Le sort de l'uranium enrichi détenu par l'Iran est l'un des enjeux au coeur des discussions entre Téhéran et Washington en vue d'une paix durable. Les dernières données publiques disponibles remontent à juste avant la guerre des Douze jours de juin 2025. Selon les inspecteurs de l'Agence internationale de l'énergie atomique (AIEA), l'Iran disposait alors de 441 kilos d'uranium enrichi à 60%, proche du seuil des 90% permettant de fabriquer la bombe nucléaire, de 180 kilos enrichis à 20% et de plus de 6 tonnes à 5%.
Source: AFP
Paris et Londres coprésideront mardi une réunion de ministres de la Défense sur le détroit d'Ormuz
Les ministres britannique et français de la Défense coprésideront mardi une réunion en visioconférence avec leurs homologues des pays prêts à contribuer à une mission pour sécuriser le détroit d'Ormuz, afin de discuter des «contributions militaires» de chacun, a annoncé Londres dimanche.
Téhéran a averti dimanche d'une «réponse décisive et immédiate» de l'armée en cas de déploiement français et britannique dans le détroit d'Ormuz, après l'annonce par Paris et Londres de l'envoi de bâtiments militaires dans la région. Le président français Emmanuel Macron a cependant assuré dimanche soir que la France n'avait «jamais envisagé un «déploiement» dans le détroit d'Ormuz.
La quarantaine de pays impliqués «devraient profiter de la réunion (de mardi) pour discuter et définir leurs contributions militaires à la mission défensive visant à rouvrir et à sécuriser le détroit d'Ormuz lorsque les conditions le permettront», a indiqué le ministère britannique de la Défense dans un communiqué.
Mi-avril, plusieurs pays non directement impliqués dans le conflit déclenché le 28 février par les frappes américano-israéliennes sur l'Iran se sont dits prêts à mettre en place une «mission neutre» afin de sécuriser le détroit, lors d'une conférence co-présidée à Paris par le président français Emmanuel Macron et le Premier ministre britannique Keir Starmer.
Source: AFP
Le pétrole grimpe après un nouvel échec des négociations entre Washington et Téhéran
Les cours du pétrole ont ouvert en nette hausse lundi en l'absence d'issue en vue au Moyen-Orient et de violences répétées dans le détroit d'Ormuz.
Le baril de Brent pour livraison en juillet, référence internationale, augmentait de 2,69% à 104,01 dollars avant l'ouverture des marchés asiatiques.
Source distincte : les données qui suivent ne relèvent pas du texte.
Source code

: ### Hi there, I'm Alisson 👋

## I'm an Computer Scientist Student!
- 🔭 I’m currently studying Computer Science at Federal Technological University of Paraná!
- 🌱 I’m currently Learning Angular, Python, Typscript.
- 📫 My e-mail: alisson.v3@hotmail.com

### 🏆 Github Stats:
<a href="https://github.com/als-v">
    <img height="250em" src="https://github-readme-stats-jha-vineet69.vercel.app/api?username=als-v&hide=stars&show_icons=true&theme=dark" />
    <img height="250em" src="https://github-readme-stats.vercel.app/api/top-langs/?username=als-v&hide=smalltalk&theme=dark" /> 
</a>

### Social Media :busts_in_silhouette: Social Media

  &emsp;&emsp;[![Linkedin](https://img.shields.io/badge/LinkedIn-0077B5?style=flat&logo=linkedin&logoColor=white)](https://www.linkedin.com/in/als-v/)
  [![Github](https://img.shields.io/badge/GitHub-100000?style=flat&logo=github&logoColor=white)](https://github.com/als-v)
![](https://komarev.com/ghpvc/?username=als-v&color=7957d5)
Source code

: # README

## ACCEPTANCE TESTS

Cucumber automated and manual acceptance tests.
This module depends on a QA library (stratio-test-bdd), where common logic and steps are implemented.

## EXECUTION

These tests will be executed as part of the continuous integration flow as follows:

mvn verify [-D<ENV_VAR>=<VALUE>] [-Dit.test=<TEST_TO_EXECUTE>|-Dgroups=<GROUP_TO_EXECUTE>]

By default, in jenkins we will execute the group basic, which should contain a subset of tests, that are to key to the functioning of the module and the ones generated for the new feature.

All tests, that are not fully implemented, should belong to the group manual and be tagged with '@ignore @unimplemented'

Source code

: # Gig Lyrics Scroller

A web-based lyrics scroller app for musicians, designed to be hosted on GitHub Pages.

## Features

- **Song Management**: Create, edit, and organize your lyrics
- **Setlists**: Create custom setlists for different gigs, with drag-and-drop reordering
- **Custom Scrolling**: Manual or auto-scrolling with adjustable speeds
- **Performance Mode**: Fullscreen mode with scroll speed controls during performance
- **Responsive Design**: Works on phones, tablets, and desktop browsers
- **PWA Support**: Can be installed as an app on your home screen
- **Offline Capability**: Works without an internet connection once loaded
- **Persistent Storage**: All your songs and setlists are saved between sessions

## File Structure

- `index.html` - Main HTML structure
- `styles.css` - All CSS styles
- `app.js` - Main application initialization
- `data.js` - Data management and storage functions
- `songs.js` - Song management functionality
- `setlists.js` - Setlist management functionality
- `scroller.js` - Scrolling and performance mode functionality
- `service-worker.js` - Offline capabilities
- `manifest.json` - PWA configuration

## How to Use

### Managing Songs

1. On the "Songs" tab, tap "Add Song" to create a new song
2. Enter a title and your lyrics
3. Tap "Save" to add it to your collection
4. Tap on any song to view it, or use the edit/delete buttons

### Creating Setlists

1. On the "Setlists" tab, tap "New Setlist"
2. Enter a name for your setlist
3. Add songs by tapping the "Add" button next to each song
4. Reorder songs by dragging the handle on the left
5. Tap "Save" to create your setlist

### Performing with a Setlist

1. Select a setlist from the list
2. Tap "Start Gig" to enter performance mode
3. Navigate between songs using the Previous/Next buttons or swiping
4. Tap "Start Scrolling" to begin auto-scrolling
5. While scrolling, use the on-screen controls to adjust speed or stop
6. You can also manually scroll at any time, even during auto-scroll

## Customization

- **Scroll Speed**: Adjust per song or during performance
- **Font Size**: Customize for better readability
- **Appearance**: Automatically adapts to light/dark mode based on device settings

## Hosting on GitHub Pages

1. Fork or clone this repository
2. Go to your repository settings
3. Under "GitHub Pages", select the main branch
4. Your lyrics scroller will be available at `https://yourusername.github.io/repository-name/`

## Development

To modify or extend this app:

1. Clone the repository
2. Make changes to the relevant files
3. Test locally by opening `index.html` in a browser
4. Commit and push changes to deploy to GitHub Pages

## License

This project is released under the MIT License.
Son équivalent américain, le baril de West Texas Intermediate pour livraison en juin, grimpait de 2,54% à 97,84 dollars.
Source: AFP
Trump entend «faire pression» sur Xi lors de sa visite en Chine
Donald Trump entend «faire pression» sur son homologue chinois Xi Jinping lors de son déplacement en Chine la semaine prochaine, alors que les Etats-Unis veulent obtenir un accord mettant fin à la guerre en Iran, a affirmé dimanche un responsable américain.
«Je m'attends à ce que le président fasse pression», a dit le responsable à des journalistes sous le couvert de l'anonymat, soulignant que le président américain avait déjà fait pression sur l'Iran lors de ses derniers appels avec le dirigeant chinois.
L'Iran ne «se moquera» plus de l'Amérique très longtemps, affirme Trump
Donald Trump a accusé dimanche l'Iran de se moquer des Etats-Unis depuis des décennies et promis qu'«ils ne riront plus très longtemps», sans commenter l'information selon laquelle l'Iran a répondu au plan américain visant à mettre durablement fin à la guerre.
«L'Iran mène en bateau les Etats-Unis et le reste du monde depuis 47 ans», a-t-il écrit sur sa plateforme Truth Social. Ils «se moquent de notre pays qui a désormais retrouvé sa grandeur mais ils ne riront plus très longtemps!», a-t-il ajouté.